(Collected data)
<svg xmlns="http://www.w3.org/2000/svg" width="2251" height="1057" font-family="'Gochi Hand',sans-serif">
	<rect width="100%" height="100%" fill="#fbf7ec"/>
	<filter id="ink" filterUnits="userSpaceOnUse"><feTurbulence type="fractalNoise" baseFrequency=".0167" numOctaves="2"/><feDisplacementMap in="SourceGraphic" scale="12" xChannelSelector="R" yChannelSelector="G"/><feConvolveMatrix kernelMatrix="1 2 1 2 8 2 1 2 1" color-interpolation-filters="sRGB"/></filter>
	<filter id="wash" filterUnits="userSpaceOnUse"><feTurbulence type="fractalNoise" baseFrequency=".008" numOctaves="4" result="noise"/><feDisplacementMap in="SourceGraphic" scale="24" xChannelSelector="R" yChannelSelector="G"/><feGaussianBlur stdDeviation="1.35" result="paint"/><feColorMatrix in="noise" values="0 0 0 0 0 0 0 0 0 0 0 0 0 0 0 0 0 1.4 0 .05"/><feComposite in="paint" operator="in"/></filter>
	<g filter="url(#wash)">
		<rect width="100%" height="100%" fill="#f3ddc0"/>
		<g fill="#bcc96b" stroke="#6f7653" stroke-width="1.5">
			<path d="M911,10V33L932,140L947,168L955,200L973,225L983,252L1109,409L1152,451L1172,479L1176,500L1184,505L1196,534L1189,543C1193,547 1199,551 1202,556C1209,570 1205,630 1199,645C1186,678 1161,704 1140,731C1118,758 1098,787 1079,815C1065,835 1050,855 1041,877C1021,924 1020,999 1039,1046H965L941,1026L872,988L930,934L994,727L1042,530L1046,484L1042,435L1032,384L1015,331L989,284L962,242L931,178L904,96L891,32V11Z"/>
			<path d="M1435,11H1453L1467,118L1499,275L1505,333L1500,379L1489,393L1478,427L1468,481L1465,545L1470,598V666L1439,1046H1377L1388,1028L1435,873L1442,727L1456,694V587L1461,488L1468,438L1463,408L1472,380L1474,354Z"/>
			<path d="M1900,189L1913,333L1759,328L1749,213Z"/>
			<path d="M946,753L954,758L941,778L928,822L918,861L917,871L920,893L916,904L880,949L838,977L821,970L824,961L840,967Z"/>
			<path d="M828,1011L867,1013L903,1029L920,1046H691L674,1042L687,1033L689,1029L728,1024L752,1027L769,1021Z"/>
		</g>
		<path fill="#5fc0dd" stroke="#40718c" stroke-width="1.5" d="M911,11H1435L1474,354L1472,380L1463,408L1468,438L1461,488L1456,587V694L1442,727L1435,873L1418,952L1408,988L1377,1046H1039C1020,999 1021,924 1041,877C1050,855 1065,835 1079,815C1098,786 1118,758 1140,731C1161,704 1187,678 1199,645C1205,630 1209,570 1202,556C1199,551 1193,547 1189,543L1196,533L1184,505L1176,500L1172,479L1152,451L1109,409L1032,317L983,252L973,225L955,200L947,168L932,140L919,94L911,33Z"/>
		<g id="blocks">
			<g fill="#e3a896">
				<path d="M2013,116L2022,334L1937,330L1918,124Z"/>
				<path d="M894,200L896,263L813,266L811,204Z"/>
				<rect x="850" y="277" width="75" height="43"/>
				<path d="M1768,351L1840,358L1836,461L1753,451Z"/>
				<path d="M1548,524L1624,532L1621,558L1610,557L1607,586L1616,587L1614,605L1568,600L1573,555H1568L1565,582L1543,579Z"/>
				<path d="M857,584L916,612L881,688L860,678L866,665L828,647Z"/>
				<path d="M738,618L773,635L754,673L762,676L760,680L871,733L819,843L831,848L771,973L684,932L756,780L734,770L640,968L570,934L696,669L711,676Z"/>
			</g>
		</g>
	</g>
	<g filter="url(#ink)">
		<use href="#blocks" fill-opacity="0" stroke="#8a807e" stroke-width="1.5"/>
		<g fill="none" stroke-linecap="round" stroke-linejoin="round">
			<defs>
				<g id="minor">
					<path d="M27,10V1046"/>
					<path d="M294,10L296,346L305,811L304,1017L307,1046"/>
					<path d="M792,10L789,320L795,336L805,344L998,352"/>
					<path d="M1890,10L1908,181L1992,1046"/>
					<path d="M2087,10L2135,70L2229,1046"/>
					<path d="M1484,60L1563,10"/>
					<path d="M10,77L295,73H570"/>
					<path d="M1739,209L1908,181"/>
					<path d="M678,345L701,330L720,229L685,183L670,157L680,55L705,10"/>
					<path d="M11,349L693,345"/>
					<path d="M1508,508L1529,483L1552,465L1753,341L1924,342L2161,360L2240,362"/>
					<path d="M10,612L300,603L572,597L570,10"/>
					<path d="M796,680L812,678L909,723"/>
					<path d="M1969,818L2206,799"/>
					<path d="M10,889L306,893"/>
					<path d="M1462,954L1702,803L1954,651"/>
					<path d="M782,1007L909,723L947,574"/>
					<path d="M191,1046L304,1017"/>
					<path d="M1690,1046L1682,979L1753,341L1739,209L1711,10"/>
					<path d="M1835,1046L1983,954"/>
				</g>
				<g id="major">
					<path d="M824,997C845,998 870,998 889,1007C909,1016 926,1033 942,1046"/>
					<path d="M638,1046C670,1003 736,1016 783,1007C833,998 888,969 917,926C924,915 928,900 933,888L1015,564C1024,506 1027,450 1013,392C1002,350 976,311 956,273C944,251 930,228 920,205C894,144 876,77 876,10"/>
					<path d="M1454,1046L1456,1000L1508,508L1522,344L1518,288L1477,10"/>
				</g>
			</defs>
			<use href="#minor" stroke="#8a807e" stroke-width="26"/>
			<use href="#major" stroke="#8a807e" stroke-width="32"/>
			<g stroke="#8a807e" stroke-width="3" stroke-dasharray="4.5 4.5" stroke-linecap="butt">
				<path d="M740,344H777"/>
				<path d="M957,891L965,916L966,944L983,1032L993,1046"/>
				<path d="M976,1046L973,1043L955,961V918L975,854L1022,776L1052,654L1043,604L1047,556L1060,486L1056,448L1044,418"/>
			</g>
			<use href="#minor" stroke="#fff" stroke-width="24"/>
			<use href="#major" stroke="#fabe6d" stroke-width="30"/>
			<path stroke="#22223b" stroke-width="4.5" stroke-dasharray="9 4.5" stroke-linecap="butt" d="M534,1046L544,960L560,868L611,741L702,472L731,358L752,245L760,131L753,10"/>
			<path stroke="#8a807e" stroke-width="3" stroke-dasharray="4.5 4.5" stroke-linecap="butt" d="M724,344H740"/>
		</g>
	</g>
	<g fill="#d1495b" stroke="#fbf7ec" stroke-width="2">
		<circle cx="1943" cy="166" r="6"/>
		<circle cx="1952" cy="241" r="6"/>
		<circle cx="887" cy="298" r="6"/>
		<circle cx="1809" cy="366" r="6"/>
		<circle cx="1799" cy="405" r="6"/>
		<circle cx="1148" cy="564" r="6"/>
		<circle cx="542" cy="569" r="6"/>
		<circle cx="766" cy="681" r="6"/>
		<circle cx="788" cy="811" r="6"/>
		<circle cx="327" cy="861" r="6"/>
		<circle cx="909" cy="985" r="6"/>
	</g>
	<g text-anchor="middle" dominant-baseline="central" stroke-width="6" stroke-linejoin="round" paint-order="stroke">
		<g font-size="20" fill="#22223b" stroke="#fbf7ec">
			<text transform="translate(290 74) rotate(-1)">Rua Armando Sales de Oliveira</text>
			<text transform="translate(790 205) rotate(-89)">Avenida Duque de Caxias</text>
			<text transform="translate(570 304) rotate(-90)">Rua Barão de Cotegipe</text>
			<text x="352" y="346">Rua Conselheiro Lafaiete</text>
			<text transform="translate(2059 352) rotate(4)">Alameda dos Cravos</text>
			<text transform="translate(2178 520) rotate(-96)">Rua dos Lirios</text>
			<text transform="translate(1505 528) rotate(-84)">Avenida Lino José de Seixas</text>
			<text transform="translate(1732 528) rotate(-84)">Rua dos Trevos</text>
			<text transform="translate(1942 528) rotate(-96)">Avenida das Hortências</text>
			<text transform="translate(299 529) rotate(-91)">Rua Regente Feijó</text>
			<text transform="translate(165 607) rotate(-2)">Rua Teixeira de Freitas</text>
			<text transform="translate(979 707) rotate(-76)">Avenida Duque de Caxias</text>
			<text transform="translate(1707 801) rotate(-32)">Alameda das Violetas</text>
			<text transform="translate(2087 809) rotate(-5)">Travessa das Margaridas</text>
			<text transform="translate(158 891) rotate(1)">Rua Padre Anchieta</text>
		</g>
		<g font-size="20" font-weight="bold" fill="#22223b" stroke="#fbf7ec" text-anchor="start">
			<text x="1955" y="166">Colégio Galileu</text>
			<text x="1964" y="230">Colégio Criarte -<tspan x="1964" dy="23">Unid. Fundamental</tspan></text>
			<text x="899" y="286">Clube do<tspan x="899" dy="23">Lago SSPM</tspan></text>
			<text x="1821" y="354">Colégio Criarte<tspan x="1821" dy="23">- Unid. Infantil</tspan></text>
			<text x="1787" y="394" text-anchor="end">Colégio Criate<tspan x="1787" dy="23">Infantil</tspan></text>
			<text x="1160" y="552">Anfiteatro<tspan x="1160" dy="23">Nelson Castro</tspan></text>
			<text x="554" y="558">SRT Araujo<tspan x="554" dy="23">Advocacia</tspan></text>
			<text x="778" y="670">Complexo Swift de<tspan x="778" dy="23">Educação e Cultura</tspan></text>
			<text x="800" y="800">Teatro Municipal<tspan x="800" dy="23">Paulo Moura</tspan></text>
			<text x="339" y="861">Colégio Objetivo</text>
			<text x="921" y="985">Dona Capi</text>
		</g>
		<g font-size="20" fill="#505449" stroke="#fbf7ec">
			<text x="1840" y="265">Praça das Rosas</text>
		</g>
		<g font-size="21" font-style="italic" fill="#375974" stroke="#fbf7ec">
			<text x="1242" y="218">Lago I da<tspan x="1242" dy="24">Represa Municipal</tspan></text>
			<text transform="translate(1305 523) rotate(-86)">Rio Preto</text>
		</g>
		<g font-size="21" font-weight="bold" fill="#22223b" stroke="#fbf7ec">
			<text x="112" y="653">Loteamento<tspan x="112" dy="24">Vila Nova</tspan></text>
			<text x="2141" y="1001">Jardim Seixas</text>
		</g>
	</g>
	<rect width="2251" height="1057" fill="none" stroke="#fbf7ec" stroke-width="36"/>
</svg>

**BRIEF**: Whenever a line above contains "xChannelSelector", copy that line.

**RESPONSE TO THIS TASK**:
	<filter id="ink" filterUnits="userSpaceOnUse"><feTurbulence type="fractalNoise" baseFrequency=".0167" numOctaves="2"/><feDisplacementMap in="SourceGraphic" scale="12" xChannelSelector="R" yChannelSelector="G"/><feConvolveMatrix kernelMatrix="1 2 1 2 8 2 1 2 1" color-interpolation-filters="sRGB"/></filter>
	<filter id="wash" filterUnits="userSpaceOnUse"><feTurbulence type="fractalNoise" baseFrequency=".008" numOctaves="4" result="noise"/><feDisplacementMap in="SourceGraphic" scale="24" xChannelSelector="R" yChannelSelector="G"/><feGaussianBlur stdDeviation="1.35" result="paint"/><feColorMatrix in="noise" values="0 0 0 0 0 0 0 0 0 0 0 0 0 0 0 0 0 1.4 0 .05"/><feComposite in="paint" operator="in"/></filter>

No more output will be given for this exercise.